*TEXT TO READ*:
It seems that with all the postmodernist shifting of stories and contexts that goes on it becomes difficult to say much of anything that stands as a judgment made by language. Take the divine example, "And God said let there be this and that, and so there was this and that. And God saw that it was good." Enough said. There's something to be said for saying enough, with nothing too much and nothing found wanting. But we live in a postmodernist age and so must chatter on, the Old Press is perhaps the worst example of framing stories with a lack of moral clarity in text and language because it has to sell its own chatter for money, so the more the better. If the issue is defined with moral clarity and judgments about good and evil are rendered there is not as much left for them to chatter on about. Generally if there is no "controversy" there is no story.
Note the moral reasoning and the issues of good and evil that serve as unspoken contexts in the Old Press for this story, driving drunk may be a little evil given that someone may get killed but racism is the great Evil. It seems that this is so because racism is about the only thing that American image makers will use their power as artists to condemn as evil without a little mincing dance of moral equivalency combined with some murmuring about seeing things from all sides or seeing things in black and white, etc. Artistic postmodernists have a deft hand when it comes to blurring away any sense of moral clarity, yet generally when it comes to racism things become right and wrong and judgment tends to be rendered without any shifting of contexts and so on. The interesting thing is that the Old Press and American image makers cannot seem to tell the story or craft the images that represent the most virulent form of racism in our time that is exemplified in Arab anti-Semitism just as before they couldn't seem to work against scientific racism and proto-Nazi eugenics. If anything they tended to support eugenics, as any reading of the papers of the day will show. It seems ironic that although the great bugaboo for the Old Press these days is racism it is still biased towards racist movements.
I suppose I shouldn't say that the Old Press has a good deal of moral clarity with respect to right and wrong when it comes to racism given that its moral judgment is often applied along racial lines anyway.
Some information on Arab media:
"Obsession: What the War on Terror is Really About"
Link from Anna Venger's post on this story. Note the rampant sober anti-Semitism throughout Arab media that is broadcast on sattelite feeds for anyone to see, yet the Old Press can't seem to bring itself to report much about it. They are probably too busy reporting on Gibson's drunken anti-Semitism. Given the level of reporting in the Old Press one would think that Jews will be killed as the result of Gibson's comments but notions promoted unapologetically in Arab media such as Jews sacrificing boys by slitting their throats and using the blood to make matzos...well, that's probably harmless.

*INFORMATION SHOWN*:
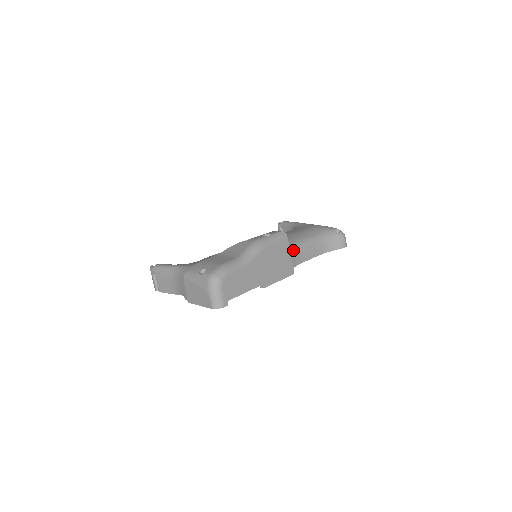
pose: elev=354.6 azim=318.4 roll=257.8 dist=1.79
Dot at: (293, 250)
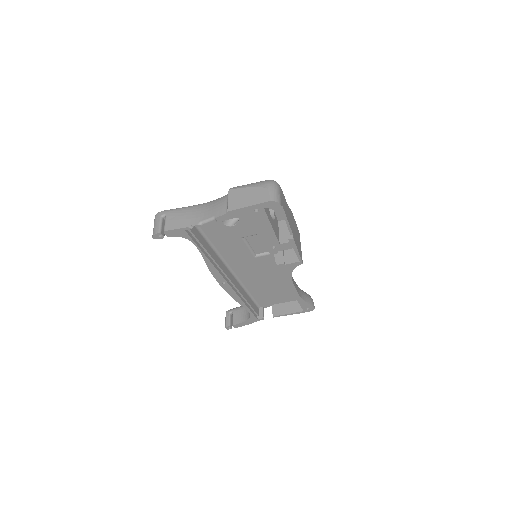
Dot at: occluded
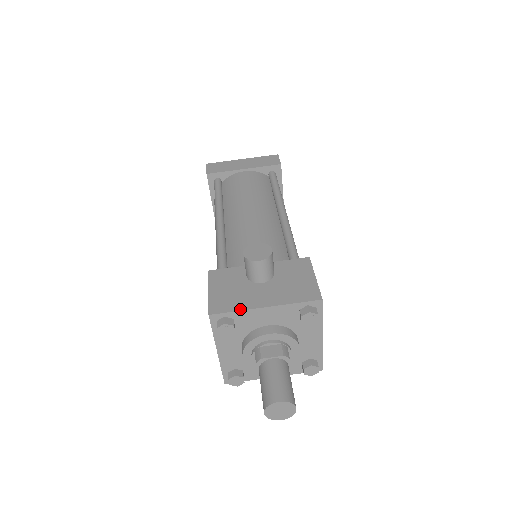
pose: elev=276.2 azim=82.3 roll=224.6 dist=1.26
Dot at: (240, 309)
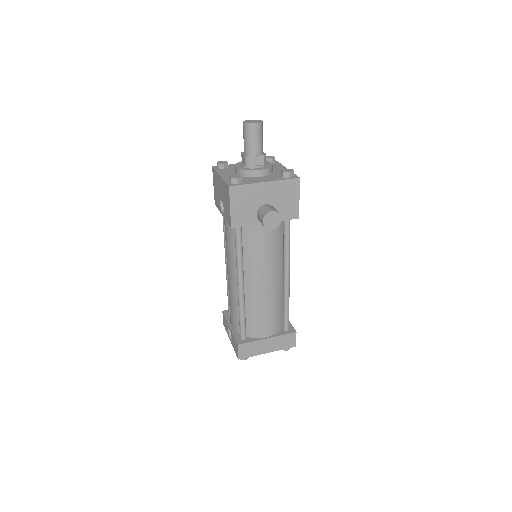
Dot at: (230, 165)
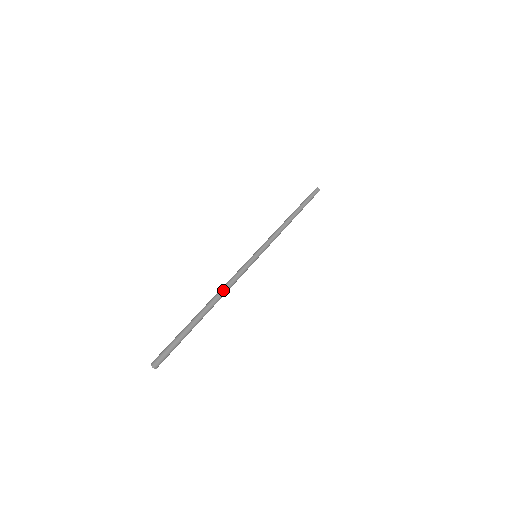
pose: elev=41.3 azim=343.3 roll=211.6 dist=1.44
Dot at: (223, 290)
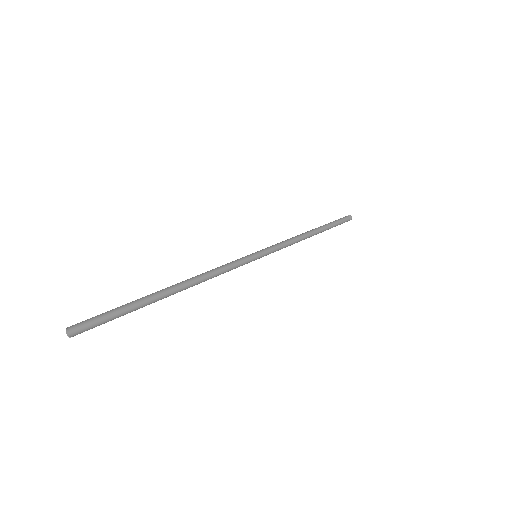
Dot at: (199, 275)
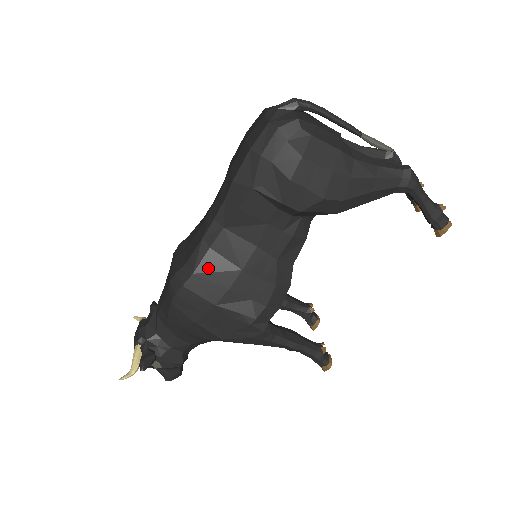
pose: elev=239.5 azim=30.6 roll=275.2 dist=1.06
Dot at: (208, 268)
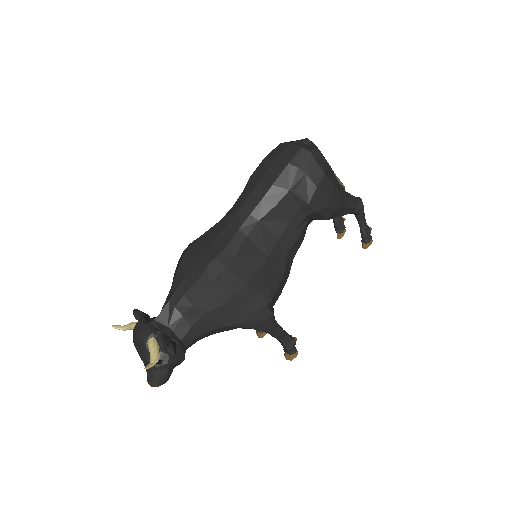
Dot at: (246, 253)
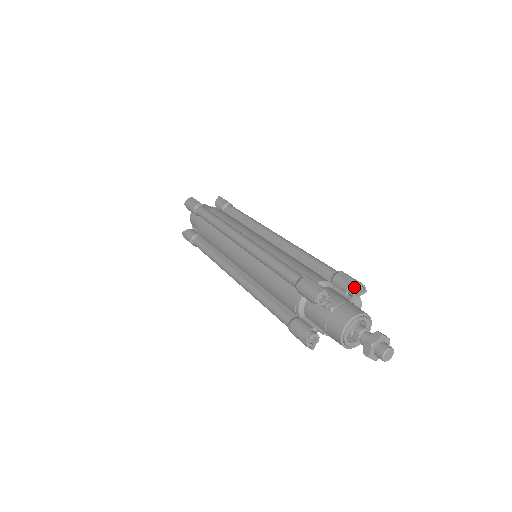
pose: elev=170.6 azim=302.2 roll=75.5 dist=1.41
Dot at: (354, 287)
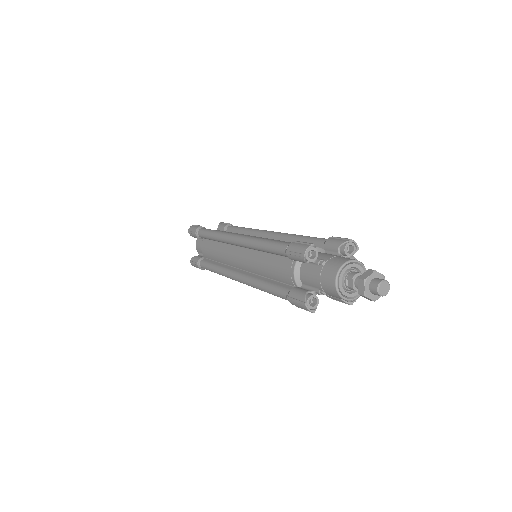
Dot at: (344, 244)
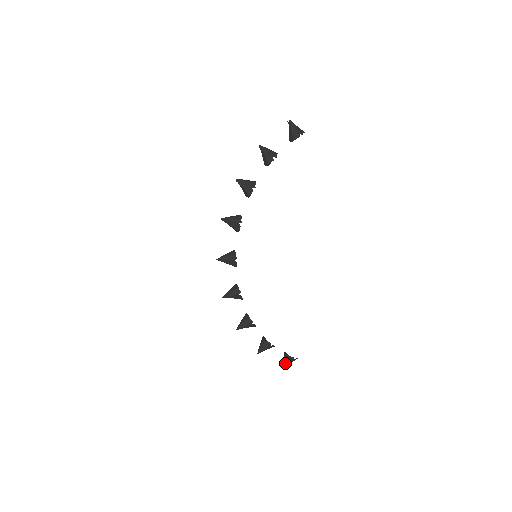
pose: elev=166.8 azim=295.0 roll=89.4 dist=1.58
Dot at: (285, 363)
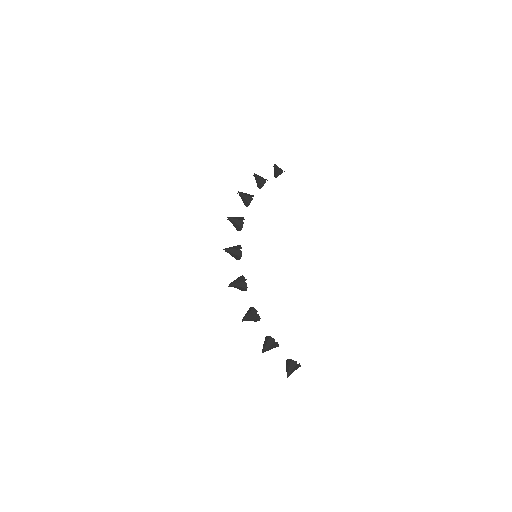
Dot at: (289, 370)
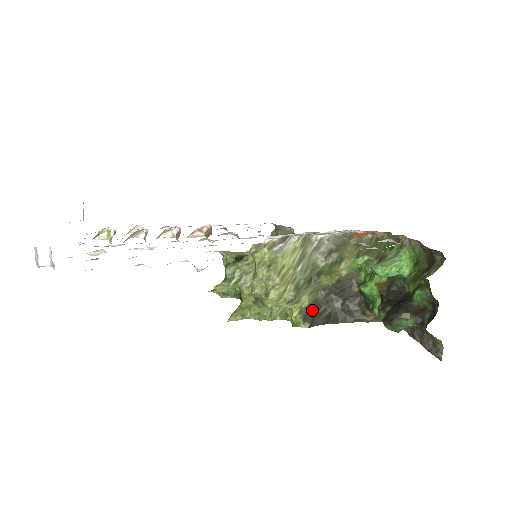
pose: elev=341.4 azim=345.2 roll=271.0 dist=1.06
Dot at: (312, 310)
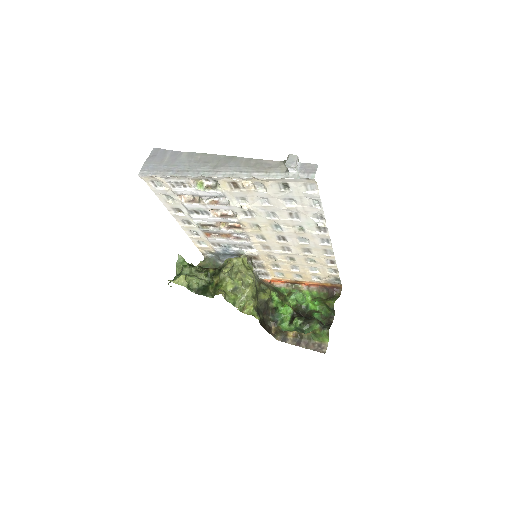
Dot at: occluded
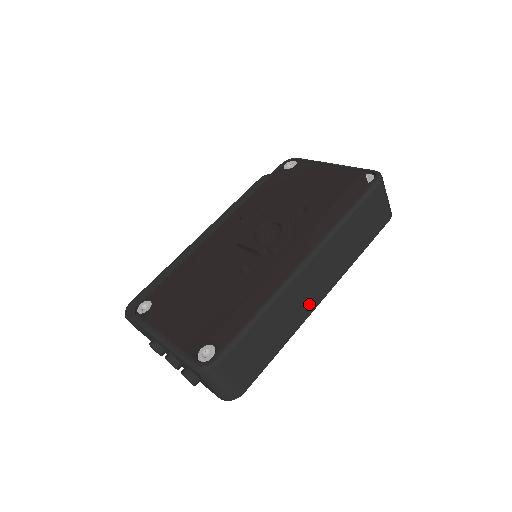
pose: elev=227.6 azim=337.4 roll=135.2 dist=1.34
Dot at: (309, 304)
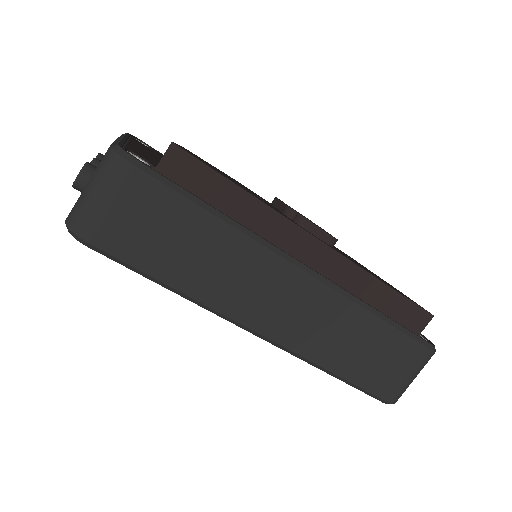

*SET TASK*: Write out the commentary on the Old Press word for word, from "I suppose I" to "racial lines anyway.". The rows play no part in this work.

*REPLY*:
I suppose I shouldn't say that the Old Press has a good deal of moral clarity with respect to right and wrong when it comes to racism given that its moral judgment is often applied along racial lines anyway.